For $10 a person, the symposium at the First Free Methodist Church adjacent to the SPU campus features workshops and sessions in the history, literature, and ministry of the Gospel music tradition, as presented by some of the genre’s pre-eminent practitioners and scholars, including Robert Darden, an associate professor of journalism at Baylor University and author of “People Get Ready! A New History of Black Gospel Music,” (which is the subject of one of the symposium’s clinics).
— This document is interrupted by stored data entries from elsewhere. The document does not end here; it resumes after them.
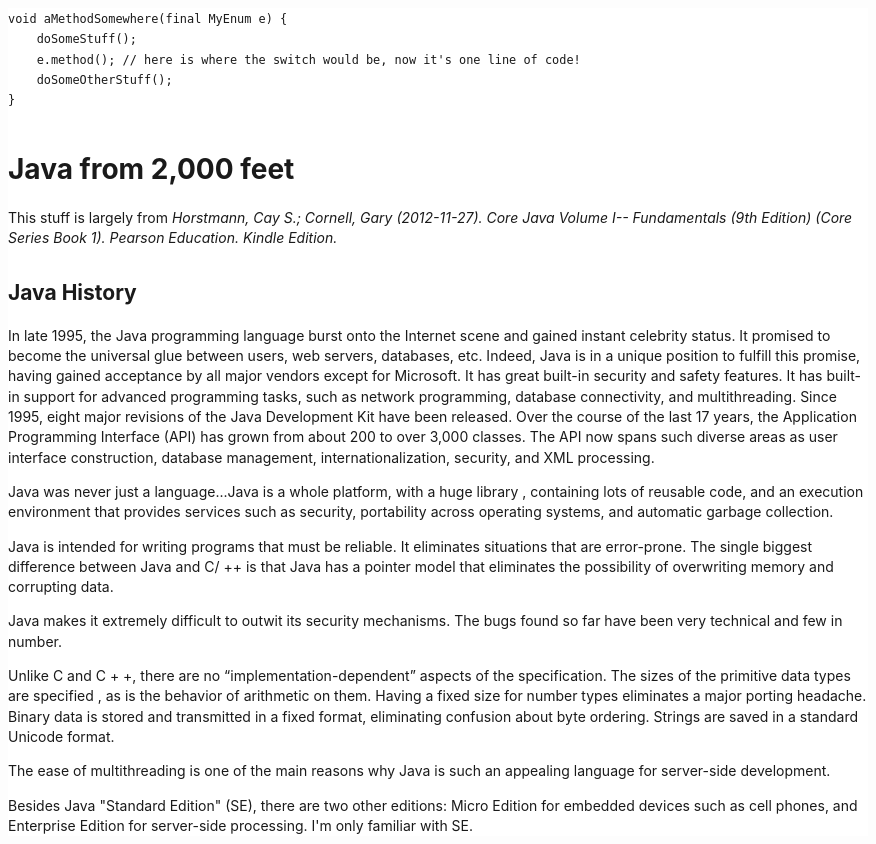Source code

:     void aMethodSomewhere(final MyEnum e) {
        doSomeStuff();
        e.method(); // here is where the switch would be, now it's one line of code!
        doSomeOtherStuff();
    }

# Java from 2,000 feet

This stuff is largely from *Horstmann, Cay S.; Cornell, Gary (2012-11-27).
Core Java Volume I-- Fundamentals (9th Edition) (Core Series Book 1). Pearson
Education. Kindle Edition.*

## Java History

In late 1995, the Java programming language burst onto the Internet scene and
gained instant celebrity status. It promised to become the universal glue
between users, web servers, databases, etc. Indeed, Java is in a unique
position to fulfill this promise, having gained acceptance by all major
vendors except for Microsoft. It has great built-in security and safety
features. It has built-in support for advanced programming tasks, such as
network programming, database connectivity, and multithreading. Since 1995,
eight major revisions of the Java Development Kit have been released. Over the
course of the last 17 years, the Application Programming Interface (API) has
grown from about 200 to over 3,000 classes. The API now spans such diverse
areas as user interface construction, database management,
internationalization, security, and XML processing.

Java was never just a language...Java is a whole platform, with a huge library
, containing lots of reusable code, and an execution environment that provides
services such as security, portability across operating systems, and automatic
garbage collection.

Java is intended for writing programs that must be reliable. It eliminates
situations that are error-prone. The single biggest difference between Java
and C/ ++ is that Java has a pointer model that eliminates the possibility of
overwriting memory and corrupting data.

Java makes it extremely difficult to outwit its security mechanisms. The bugs
found so far have been very technical and few in number.

Unlike C and C + +, there are no “implementation-dependent” aspects of the
specification. The sizes of the primitive data types are specified , as is the
behavior of arithmetic on them. Having a fixed size for number types
eliminates a major porting headache. Binary data is stored and transmitted in
a fixed format, eliminating confusion about byte ordering. Strings are saved
in a standard Unicode format.

The ease of multithreading is one of the main reasons why Java is such an
appealing language for server-side development.

Besides Java "Standard Edition" (SE), there are two other editions: Micro
Edition for embedded devices such as cell phones, and Enterprise Edition for
server-side processing. I'm only familiar with SE.
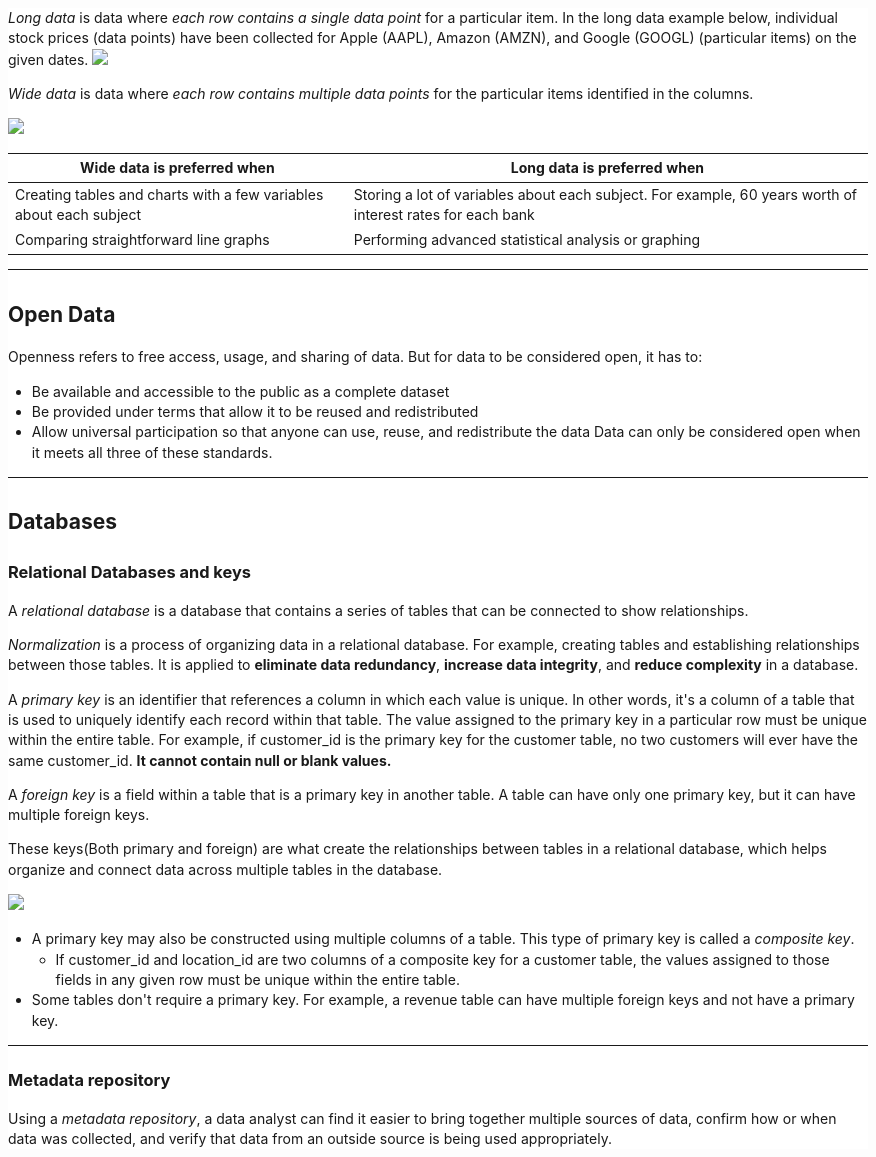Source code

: *Long data* is data where *each row contains a single data point* for a particular item. In the long data example below, individual stock prices (data points) have been collected for Apple (AAPL), Amazon (AMZN), and Google (GOOGL) (particular items) on the given dates.
<img src="/Data_Analysis/img/long_data.png"  width="600">

*Wide data* is data where *each row contains multiple data points* for the particular items identified in the columns. 

<img src="/Data_Analysis/img/wide_data.png"  width="600">

| Wide data is preferred when                                        | Long data is preferred when                                                                                |
| ------------------------------------------------------------------ | ---------------------------------------------------------------------------------------------------------- |
| Creating tables and charts with a few variables about each subject | Storing a lot of variables about each subject. For example, 60 years worth of interest rates for each bank |
| Comparing straightforward line graphs                              | Performing advanced statistical analysis or graphing                                                       |
---
## Open Data
Openness refers to free access, usage, and sharing of data. But for data to be considered open, it has to:
- Be available and accessible to the public as a complete dataset
- Be provided under terms that allow it to be reused and redistributed
- Allow universal participation so that anyone can use, reuse, and redistribute the data
Data can only be considered open when it meets all three of these standards.
---

## Databases
### Relational Databases and keys
A *relational database* is a database that contains a series of tables that can be connected to show relationships. 

*Normalization* is a process of organizing data in a relational database. For example, creating tables and establishing relationships between those tables. It is applied to **eliminate data redundancy**, **increase data integrity**, and **reduce complexity** in a database.

A *primary key* is an identifier that references a column in which each value is unique. In other words, it's a column of a table that is used to uniquely identify each record within that table. The value assigned to the primary key in a particular row must be unique within the entire table. For example, if customer_id is the primary key for the customer table, no two customers will ever have the same customer_id. **It cannot contain null or blank values.**

A *foreign key* is a field within a table that is a primary key in another table. A table can have only one primary key, but it can have multiple foreign keys. 

These keys(Both primary and foreign) are what create the relationships between tables in a relational database, which helps organize and connect data across multiple tables in the database. 

<img src="/Data_Analysis/img/database_keys.png"  width="900">

- A primary key may also be constructed using multiple columns of a table. This type of primary key is called a *composite key*.
    - If customer_id and location_id are two columns of a composite key for a customer table, the values assigned to those fields in any given row must be unique within the entire table.
- Some tables don't require a primary key. For example, a revenue table can have multiple foreign keys and not have a primary key. 
---
### Metadata repository
Using a *metadata repository*, a data analyst can find it easier to bring together multiple sources of data, confirm how or when data was collected, and verify that data from an outside source is being used appropriately. 
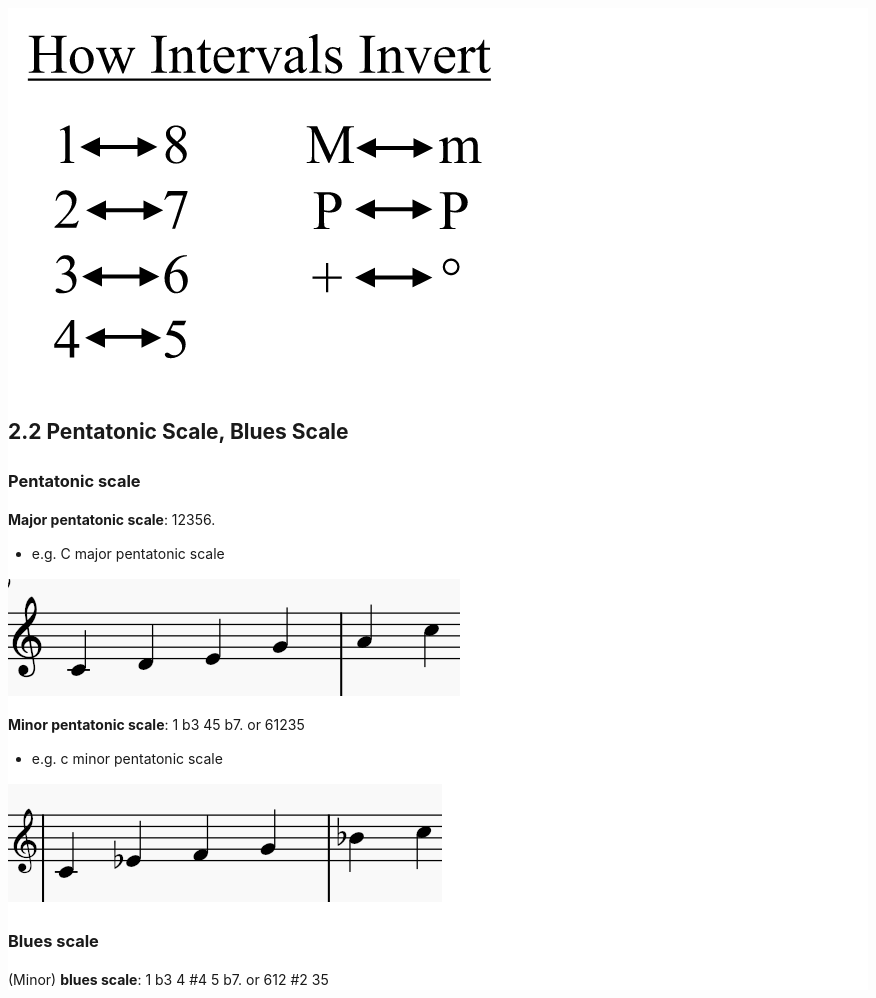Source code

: ![image-20240325225246300](https://github.com/minth1468/music-theory-101/blob/main/assets/image-20240325225246300.png?raw=true)
 
## 2.2 Pentatonic Scale, Blues Scale
 
### Pentatonic scale
 
**Major pentatonic scale**: 12356. 
 
- e.g. C major pentatonic scale
 
![image-20240319222558412](https://github.com/minth1468/music-theory-101/blob/main/assets/image-20240319222558412.png?raw=true)
 
**Minor pentatonic scale**: 1 b3 45 b7. or 61235 
 
- e.g. c minor pentatonic scale
 
![image-20240319222633152](https://github.com/minth1468/music-theory-101/blob/main/assets/image-20240319222633152.png?raw=true)
 
### Blues scale
 
(Minor) **blues scale**: 1 b3 4 #4 5 b7. or 612 #2 35 
 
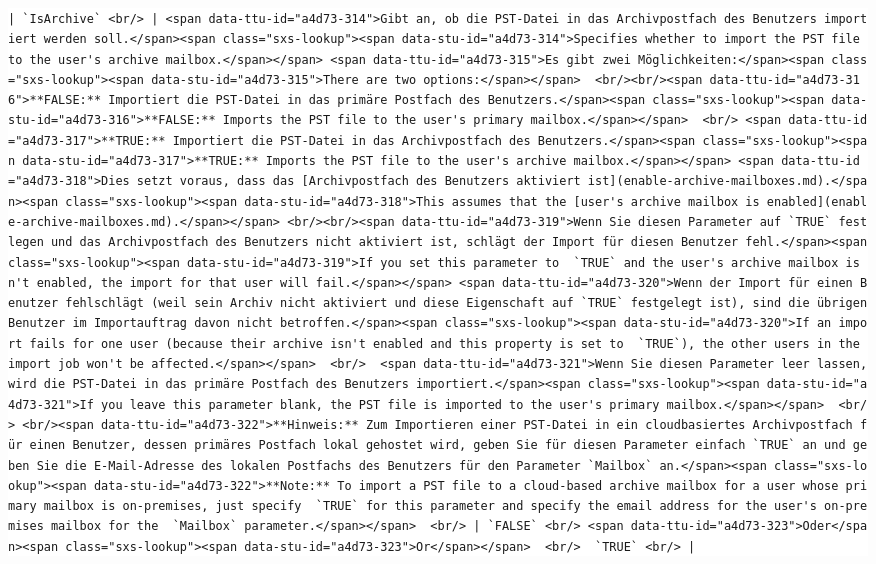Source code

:     | `IsArchive` <br/> | <span data-ttu-id="a4d73-314">Gibt an, ob die PST-Datei in das Archivpostfach des Benutzers importiert werden soll.</span><span class="sxs-lookup"><span data-stu-id="a4d73-314">Specifies whether to import the PST file to the user's archive mailbox.</span></span> <span data-ttu-id="a4d73-315">Es gibt zwei Möglichkeiten:</span><span class="sxs-lookup"><span data-stu-id="a4d73-315">There are two options:</span></span>  <br/><br/><span data-ttu-id="a4d73-316">**FALSE:** Importiert die PST-Datei in das primäre Postfach des Benutzers.</span><span class="sxs-lookup"><span data-stu-id="a4d73-316">**FALSE:** Imports the PST file to the user's primary mailbox.</span></span>  <br/> <span data-ttu-id="a4d73-317">**TRUE:** Importiert die PST-Datei in das Archivpostfach des Benutzers.</span><span class="sxs-lookup"><span data-stu-id="a4d73-317">**TRUE:** Imports the PST file to the user's archive mailbox.</span></span> <span data-ttu-id="a4d73-318">Dies setzt voraus, dass das [Archivpostfach des Benutzers aktiviert ist](enable-archive-mailboxes.md).</span><span class="sxs-lookup"><span data-stu-id="a4d73-318">This assumes that the [user's archive mailbox is enabled](enable-archive-mailboxes.md).</span></span> <br/><br/><span data-ttu-id="a4d73-319">Wenn Sie diesen Parameter auf `TRUE` festlegen und das Archivpostfach des Benutzers nicht aktiviert ist, schlägt der Import für diesen Benutzer fehl.</span><span class="sxs-lookup"><span data-stu-id="a4d73-319">If you set this parameter to  `TRUE` and the user's archive mailbox isn't enabled, the import for that user will fail.</span></span> <span data-ttu-id="a4d73-320">Wenn der Import für einen Benutzer fehlschlägt (weil sein Archiv nicht aktiviert und diese Eigenschaft auf `TRUE` festgelegt ist), sind die übrigen Benutzer im Importauftrag davon nicht betroffen.</span><span class="sxs-lookup"><span data-stu-id="a4d73-320">If an import fails for one user (because their archive isn't enabled and this property is set to  `TRUE`), the other users in the import job won't be affected.</span></span>  <br/>  <span data-ttu-id="a4d73-321">Wenn Sie diesen Parameter leer lassen, wird die PST-Datei in das primäre Postfach des Benutzers importiert.</span><span class="sxs-lookup"><span data-stu-id="a4d73-321">If you leave this parameter blank, the PST file is imported to the user's primary mailbox.</span></span>  <br/> <br/><span data-ttu-id="a4d73-322">**Hinweis:** Zum Importieren einer PST-Datei in ein cloudbasiertes Archivpostfach für einen Benutzer, dessen primäres Postfach lokal gehostet wird, geben Sie für diesen Parameter einfach `TRUE` an und geben Sie die E-Mail-Adresse des lokalen Postfachs des Benutzers für den Parameter `Mailbox` an.</span><span class="sxs-lookup"><span data-stu-id="a4d73-322">**Note:** To import a PST file to a cloud-based archive mailbox for a user whose primary mailbox is on-premises, just specify  `TRUE` for this parameter and specify the email address for the user's on-premises mailbox for the  `Mailbox` parameter.</span></span>  <br/> | `FALSE` <br/> <span data-ttu-id="a4d73-323">Oder</span><span class="sxs-lookup"><span data-stu-id="a4d73-323">Or</span></span>  <br/>  `TRUE` <br/> |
Saturday’s concert will be held from 7 p.m. to 9 p.m. in SPU’s Royal Brougham Pavilion, 3414 Third Ave West. Doors open at 6:30 p.m. Admission is $5 per person. Free parking is available in the Nickerson, Ross, and West Dravus street parking lots. The event is wheelchair accessible. For more information, call 206-281-2966 or visit the GospelFest10 website.

The audience will be in for a real treat as they bear witness to some of the region’s finest gospel choirs, including JudahSong, SureHouse, The Sound of the Northwest, SPU’s gospel choir, and gospel choirs from Antioch Bible Church and University Presbyterian Church. If the memory of these stirring voices isn’t enough, a souvenir booklet will also be available for purchase.